### Текст статьи
___

Фермеров остановили на полном ходу

А освобождение крестьян заморозили.

(«Как мы стали крепостными», «Крестьянин», 2007 г.: №№ 18, 20, 24, 28, 33, 36, 42, 51;

2008 г.: №№ 4, 6, 12, 15, 18, 22, 27, 34, 40, 48, 51; 2009 г.: №№ 4, 9, 23,29, 35, 42, 49; 2010 г.: № 2).

Этой статьёй мы завершаем цикл публикаций, посвящённых истории многовековой драмы российских крес­тьян. Крепостное право родилось в раздробленной Киевской Руси в эпоху кровавых междоусобиц и набегов кочевников. Князья под предлогом защиты независимых смердов, которые были одновременно и земледельцами и землевладельцами, постепенно прибрали их к рукам. К исходу XIV века на Руси практически не осталось свободных крестьян.

Крепостничество изуродовало российское государство: создало экономику, лишённую способности к саморазвитию, и человеческие типы, которые Гоголь назвал мёртвыми душами. Это оттуда, из глубины веков произрастало уничижительное отношение к своему кормильцу, человеку на земле.

Киевский князь Владимир. Один из большевистских вождей Николай Бухарин. Великий писатель Максим Горький... Что у этих столь разных исторических лиц общего? Странный вопрос, скажет читатель. Да нет, не странный, а самый что ни на есть актуальный...

Мужичищо деревенщина

Древнерусская былина «Илья и Соловей» повествует о том, как Илья Муромец выбил Соловью-разбойнику «право око со косицею», пристегнул его ко стремени и приехал в стольный Киев-град ко славному князю. И вот как встречает его князь Владимир:

Ай же, мужичищо деревенщина,

Во глазах мужик

да подлыгаешься,

Во глазах мужик

да насмехаешься...

За что? Ведь крестьянский сын поверг «поганого», от посвиста которого «что есть людей, то все мертвы лежат». И такое отношение...

___

### Исходный материал
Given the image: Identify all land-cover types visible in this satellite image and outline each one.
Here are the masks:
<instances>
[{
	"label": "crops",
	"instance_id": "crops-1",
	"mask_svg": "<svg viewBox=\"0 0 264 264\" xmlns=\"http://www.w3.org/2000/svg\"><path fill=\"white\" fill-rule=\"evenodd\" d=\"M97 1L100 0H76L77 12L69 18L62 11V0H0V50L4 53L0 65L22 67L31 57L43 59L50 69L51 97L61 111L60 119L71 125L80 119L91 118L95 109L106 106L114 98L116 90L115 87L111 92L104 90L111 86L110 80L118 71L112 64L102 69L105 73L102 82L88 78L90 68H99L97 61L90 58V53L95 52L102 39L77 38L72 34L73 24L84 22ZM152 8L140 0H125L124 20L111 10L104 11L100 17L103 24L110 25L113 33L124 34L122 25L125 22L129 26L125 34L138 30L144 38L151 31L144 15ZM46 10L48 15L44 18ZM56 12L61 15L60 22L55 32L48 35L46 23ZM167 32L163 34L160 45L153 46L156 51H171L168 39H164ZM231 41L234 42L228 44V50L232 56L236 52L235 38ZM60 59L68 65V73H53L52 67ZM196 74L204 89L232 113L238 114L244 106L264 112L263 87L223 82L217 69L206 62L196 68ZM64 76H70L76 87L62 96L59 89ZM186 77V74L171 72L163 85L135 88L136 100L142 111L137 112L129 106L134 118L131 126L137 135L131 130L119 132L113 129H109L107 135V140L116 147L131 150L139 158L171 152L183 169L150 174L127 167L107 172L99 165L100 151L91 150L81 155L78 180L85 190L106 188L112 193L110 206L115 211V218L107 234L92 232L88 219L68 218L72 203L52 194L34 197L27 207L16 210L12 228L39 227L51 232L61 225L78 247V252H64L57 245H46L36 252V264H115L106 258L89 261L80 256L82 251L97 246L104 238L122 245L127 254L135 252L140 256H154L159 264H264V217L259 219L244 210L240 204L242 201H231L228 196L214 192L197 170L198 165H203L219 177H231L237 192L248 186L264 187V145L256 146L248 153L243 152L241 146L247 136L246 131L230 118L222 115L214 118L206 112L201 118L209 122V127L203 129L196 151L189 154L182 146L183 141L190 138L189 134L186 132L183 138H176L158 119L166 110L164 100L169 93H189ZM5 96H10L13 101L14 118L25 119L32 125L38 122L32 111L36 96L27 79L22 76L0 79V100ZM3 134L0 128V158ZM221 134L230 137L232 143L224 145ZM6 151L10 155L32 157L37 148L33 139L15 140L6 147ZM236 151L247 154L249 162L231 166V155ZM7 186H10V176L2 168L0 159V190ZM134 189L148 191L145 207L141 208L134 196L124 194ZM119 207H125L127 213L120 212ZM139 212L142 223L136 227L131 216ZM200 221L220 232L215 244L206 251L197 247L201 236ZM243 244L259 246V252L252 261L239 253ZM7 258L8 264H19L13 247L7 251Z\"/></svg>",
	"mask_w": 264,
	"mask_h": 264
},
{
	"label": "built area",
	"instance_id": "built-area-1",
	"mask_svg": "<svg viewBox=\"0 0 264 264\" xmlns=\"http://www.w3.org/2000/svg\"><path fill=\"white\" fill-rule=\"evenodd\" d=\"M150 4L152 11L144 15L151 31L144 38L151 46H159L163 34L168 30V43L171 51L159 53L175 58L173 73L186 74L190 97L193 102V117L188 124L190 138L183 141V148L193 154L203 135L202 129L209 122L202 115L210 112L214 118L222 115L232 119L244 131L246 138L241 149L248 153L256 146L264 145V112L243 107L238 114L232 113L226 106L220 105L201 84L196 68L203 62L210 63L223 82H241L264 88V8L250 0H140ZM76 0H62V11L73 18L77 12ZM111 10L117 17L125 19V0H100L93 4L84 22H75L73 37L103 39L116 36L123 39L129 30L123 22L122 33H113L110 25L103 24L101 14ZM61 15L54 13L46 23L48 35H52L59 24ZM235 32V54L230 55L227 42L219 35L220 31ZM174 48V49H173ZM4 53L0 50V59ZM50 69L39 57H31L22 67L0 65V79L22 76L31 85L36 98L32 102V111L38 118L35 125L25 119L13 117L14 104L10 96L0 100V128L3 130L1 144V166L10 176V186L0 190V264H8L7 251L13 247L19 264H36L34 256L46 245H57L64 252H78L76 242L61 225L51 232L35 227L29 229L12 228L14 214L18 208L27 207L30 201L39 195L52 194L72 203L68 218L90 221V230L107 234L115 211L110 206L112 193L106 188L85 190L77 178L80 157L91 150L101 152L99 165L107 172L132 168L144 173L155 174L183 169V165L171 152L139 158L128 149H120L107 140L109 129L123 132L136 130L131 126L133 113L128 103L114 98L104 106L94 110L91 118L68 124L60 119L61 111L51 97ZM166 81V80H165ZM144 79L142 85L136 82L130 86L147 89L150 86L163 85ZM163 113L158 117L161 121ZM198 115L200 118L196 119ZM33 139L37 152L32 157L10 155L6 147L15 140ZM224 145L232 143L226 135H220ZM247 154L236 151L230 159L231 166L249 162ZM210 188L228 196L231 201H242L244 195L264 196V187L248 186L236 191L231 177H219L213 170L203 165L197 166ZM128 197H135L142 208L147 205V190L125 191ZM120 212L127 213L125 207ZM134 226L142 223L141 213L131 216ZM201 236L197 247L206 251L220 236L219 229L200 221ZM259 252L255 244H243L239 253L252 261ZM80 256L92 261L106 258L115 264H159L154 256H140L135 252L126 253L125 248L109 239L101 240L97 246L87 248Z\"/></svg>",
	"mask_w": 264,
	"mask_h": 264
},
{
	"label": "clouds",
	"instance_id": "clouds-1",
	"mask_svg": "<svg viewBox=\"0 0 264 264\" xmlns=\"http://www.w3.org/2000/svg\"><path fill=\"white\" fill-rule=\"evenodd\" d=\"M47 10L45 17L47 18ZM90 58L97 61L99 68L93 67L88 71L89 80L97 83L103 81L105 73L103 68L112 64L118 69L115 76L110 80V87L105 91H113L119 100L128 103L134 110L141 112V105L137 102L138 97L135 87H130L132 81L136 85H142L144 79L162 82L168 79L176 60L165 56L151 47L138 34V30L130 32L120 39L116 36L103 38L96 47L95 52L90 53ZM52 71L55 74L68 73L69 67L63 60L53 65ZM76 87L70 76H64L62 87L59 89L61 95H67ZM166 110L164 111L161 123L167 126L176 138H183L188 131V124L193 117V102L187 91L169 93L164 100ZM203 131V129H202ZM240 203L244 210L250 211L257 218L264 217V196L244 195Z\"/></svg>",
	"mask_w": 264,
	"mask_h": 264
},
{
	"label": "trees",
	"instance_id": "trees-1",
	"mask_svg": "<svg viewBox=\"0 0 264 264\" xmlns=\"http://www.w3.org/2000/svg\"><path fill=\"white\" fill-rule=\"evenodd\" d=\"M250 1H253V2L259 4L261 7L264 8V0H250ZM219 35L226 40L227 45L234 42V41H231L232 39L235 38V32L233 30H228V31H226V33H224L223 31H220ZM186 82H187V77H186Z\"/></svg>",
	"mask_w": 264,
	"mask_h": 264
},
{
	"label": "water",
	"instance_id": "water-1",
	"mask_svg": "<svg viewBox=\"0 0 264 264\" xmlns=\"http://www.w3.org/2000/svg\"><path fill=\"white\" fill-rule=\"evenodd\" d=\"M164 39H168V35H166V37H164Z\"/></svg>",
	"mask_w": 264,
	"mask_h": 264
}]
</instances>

___

### Задание
Допиши статью об истории крепостного права в России, продолжив её сразу после последней фразы.

### Ответ
Через 800 лет уничижительное отношение обернулось беспредельной жестокостью: «Когда все мы, как бараны, стояли за крайний военный коммунизм и расстрелами заставляли проклятых крестьян отдавать нам весь их хлеб, - кто, как не Ленин закричал нам: «Стой! Хватит, болваны: вороти оглобли!» И в последнюю минуту заставил нас перейти к продналогу».

Так осенью 1924 года Николай Бухарин откровенничал в письме в Германию своему прия­телю и оппоненту Илие Британу, высланному из страны.

Максим Горький в газете «Новая жизнь» нещадно обличал большевистских вождей за творимый ими произвол. Но и он, великий гуманист, был солидарен с ними в отношении к крестьянству: «Я уверен, что любвеобильные граждане, упрекающие меня в ненависти к народу, в глубине своих душ также не любят этот одичавший, своекорыстный народ, как и я его не люблю...»

Презрением, в лучшем случае равнодушием к крестьянскому сословию была заражена и значительная часть советского общества. «Колхозник» - стало обыденной циничной кличкой повсеместно. В ответ крес­тьянство ушло в себя.

Накануне краха советского государства Валерий Болдин, заведующий Общим отделом ЦК КПСС, констатировал: «Думаю, наш рабочий класс может и не устоять. А деревенским всё равно, что будет».

Фермерство рвануло к миллиону

Освобождение крестьян от колхозно-совхозного рабства начиналось в обстановке «всё равно, что будет». То, что разрушалось в земледельце и вымывалось из него столетиями, не могло быть восстановлено в год-два. Требовалось переломить глубоко укоренившийся в обществе нигилизм по отношению к селу. Это можно было сделать с помощью соответствующей государственной политики, предусматривающей что-то вроде реабилитации «мелкобуржуазной стихии», «кулацкого отродья» и так далее. Однако вместо полного раскрепощения крестьянства последовали полумеры. И всё же первый этап возрождения хозяина на земле стал впечатляющим.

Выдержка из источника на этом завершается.